* WORK TO BE COMPLETED *
Transcribe all of the data verbatim, please, and leave out its pictures.

* EXERCISE DATA *
^^^^^^^^
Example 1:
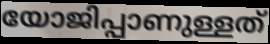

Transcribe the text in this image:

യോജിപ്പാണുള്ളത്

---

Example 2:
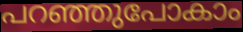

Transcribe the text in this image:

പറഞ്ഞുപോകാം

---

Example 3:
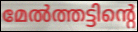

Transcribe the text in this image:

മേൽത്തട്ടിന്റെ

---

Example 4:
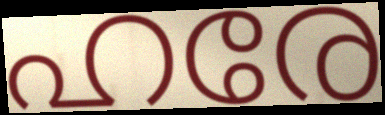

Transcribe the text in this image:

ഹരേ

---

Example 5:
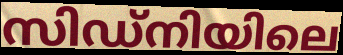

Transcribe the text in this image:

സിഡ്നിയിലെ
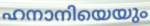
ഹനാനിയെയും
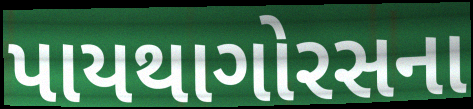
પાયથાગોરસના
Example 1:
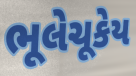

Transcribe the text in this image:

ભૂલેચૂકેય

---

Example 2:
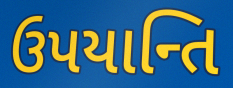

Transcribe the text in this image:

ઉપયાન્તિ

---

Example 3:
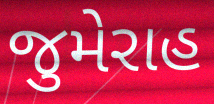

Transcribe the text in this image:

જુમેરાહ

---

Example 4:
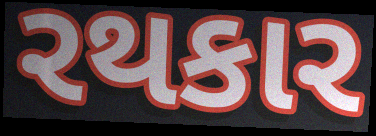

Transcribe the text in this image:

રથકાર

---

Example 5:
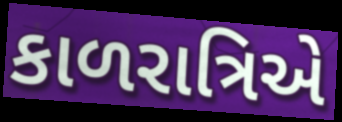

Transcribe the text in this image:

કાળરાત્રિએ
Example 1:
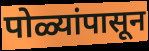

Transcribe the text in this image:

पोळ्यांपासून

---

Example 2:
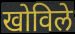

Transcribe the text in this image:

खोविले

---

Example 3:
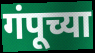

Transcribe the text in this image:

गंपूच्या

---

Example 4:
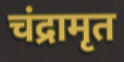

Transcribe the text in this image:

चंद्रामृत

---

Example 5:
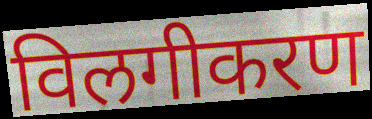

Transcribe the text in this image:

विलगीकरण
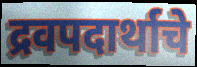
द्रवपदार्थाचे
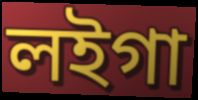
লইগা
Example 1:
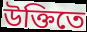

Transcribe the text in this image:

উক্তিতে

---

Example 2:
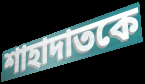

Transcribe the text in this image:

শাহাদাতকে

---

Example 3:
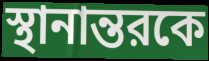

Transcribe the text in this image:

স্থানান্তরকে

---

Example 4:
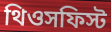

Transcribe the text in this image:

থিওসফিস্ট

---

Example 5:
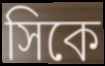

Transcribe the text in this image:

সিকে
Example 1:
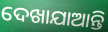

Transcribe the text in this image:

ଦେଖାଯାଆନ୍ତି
^^^^^^^^
* TASK RESPONSE *
Example 1:

Transcribe the text in this image:

യോജിപ്പാണുള്ളത്

---

Example 2:

Transcribe the text in this image:

പറഞ്ഞുപോകാം

---

Example 3:

Transcribe the text in this image:

മേൽത്തട്ടിന്റെ

---

Example 4:

Transcribe the text in this image:

ഹരേ

---

Example 5:

Transcribe the text in this image:

സിഡ്നിയിലെ
ഹനാനിയെയും
પાયથાગોરસના
Example 1:

Transcribe the text in this image:

ભૂલેચૂકેય

---

Example 2:

Transcribe the text in this image:

ઉપયાન્તિ

---

Example 3:

Transcribe the text in this image:

જુમેરાહ

---

Example 4:

Transcribe the text in this image:

રથકાર

---

Example 5:

Transcribe the text in this image:

કાળરાત્રિએ
Example 1:

Transcribe the text in this image:

पोळ्यांपासून

---

Example 2:

Transcribe the text in this image:

खोविले

---

Example 3:

Transcribe the text in this image:

गंपूच्या

---

Example 4:

Transcribe the text in this image:

चंद्रामृत

---

Example 5:

Transcribe the text in this image:

विलगीकरण
द्रवपदार्थाचे
লইগা
Example 1:

Transcribe the text in this image:

উক্তিতে

---

Example 2:

Transcribe the text in this image:

শাহাদাতকে

---

Example 3:

Transcribe the text in this image:

স্থানান্তরকে

---

Example 4:

Transcribe the text in this image:

থিওসফিস্ট

---

Example 5:

Transcribe the text in this image:

সিকে
Example 1:

Transcribe the text in this image:

ଦେଖାଯାଆନ୍ତି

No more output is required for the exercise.